## Begin Working data

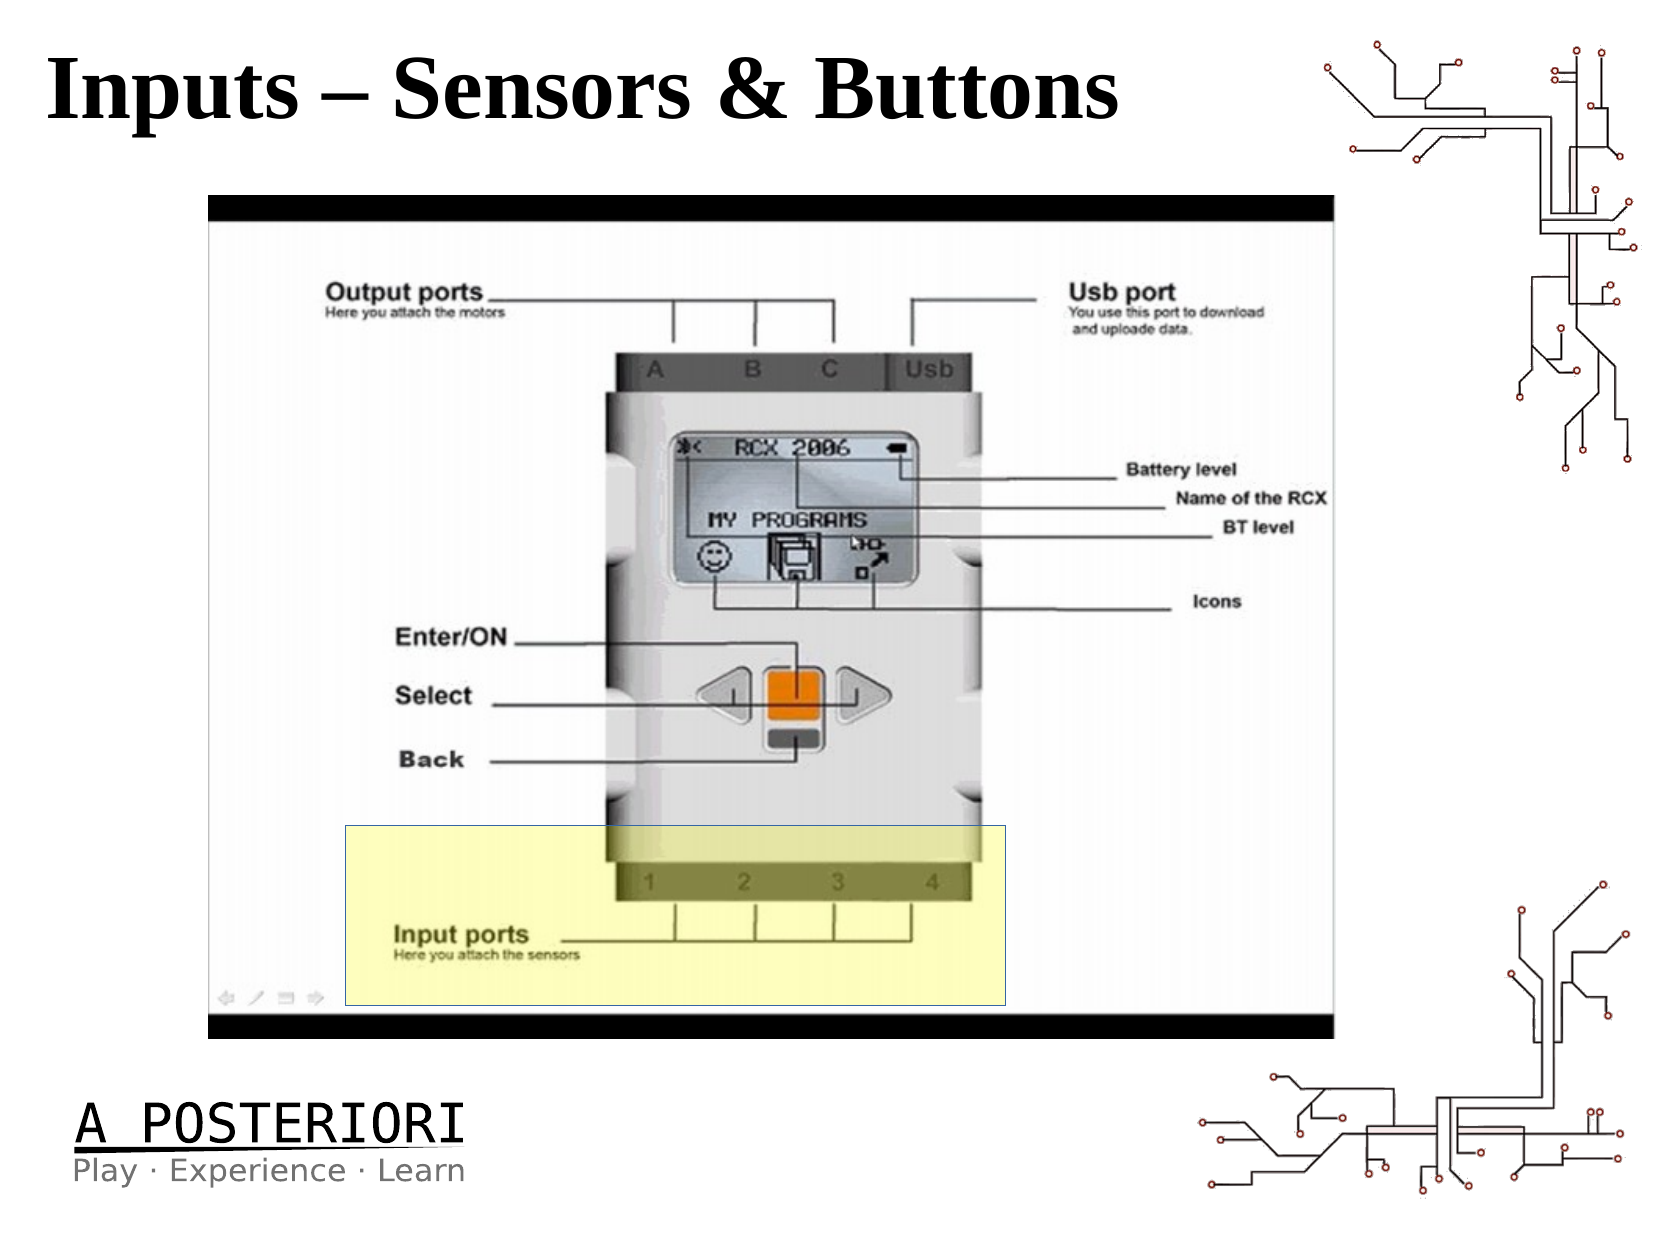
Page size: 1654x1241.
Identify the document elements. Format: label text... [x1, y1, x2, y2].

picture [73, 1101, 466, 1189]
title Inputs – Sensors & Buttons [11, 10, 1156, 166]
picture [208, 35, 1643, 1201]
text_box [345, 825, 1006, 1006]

## End Working data
## Begin Working data

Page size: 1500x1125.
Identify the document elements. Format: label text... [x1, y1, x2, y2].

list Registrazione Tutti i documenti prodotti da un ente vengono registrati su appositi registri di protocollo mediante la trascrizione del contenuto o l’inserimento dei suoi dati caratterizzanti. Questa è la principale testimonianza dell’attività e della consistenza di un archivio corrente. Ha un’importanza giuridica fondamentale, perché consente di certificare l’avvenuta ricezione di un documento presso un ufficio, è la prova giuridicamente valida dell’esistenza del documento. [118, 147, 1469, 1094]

## End Working data
## Begin Working data

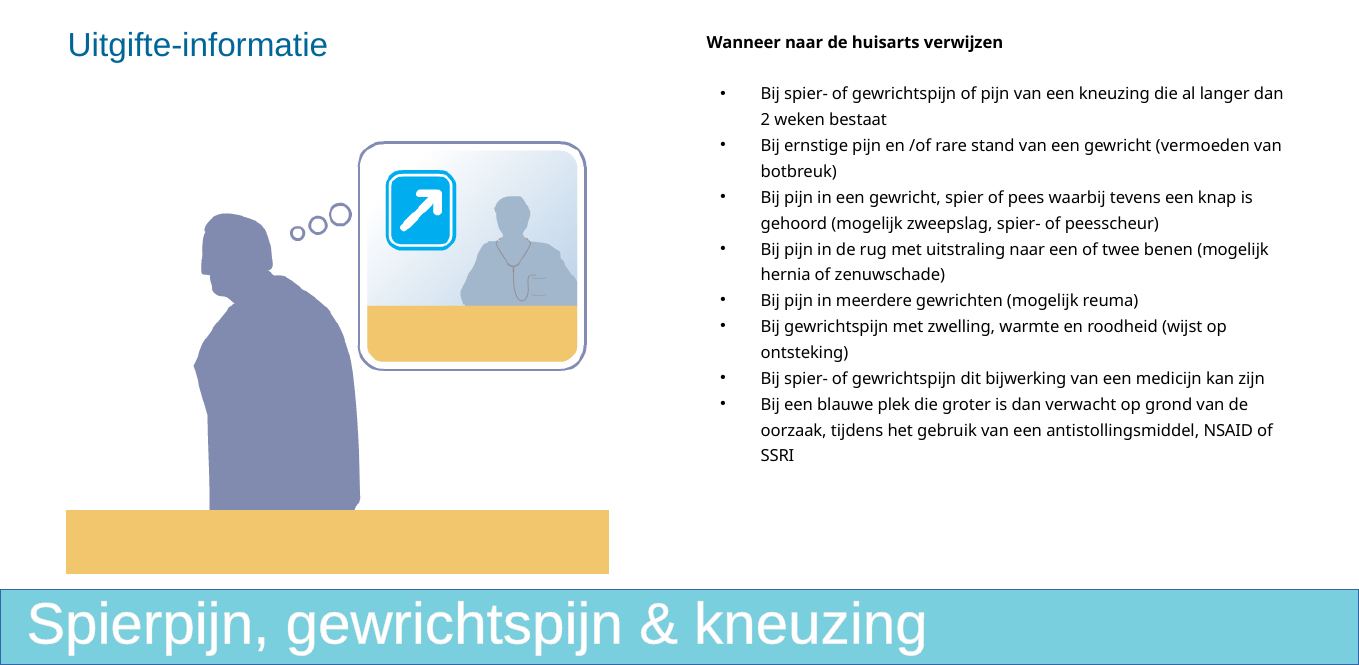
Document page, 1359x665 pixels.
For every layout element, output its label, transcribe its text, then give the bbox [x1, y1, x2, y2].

## End Working data

To do
Retype the stretch from the line containing "Document page, 1359x665 pixels." through the line containing "For every layout" exactly as it appears in the material.

Written answer
Document page, 1359x665 pixels.
For every layout element, output its label, transcribe its text, then give the bbox [x1, y1, x2, y2].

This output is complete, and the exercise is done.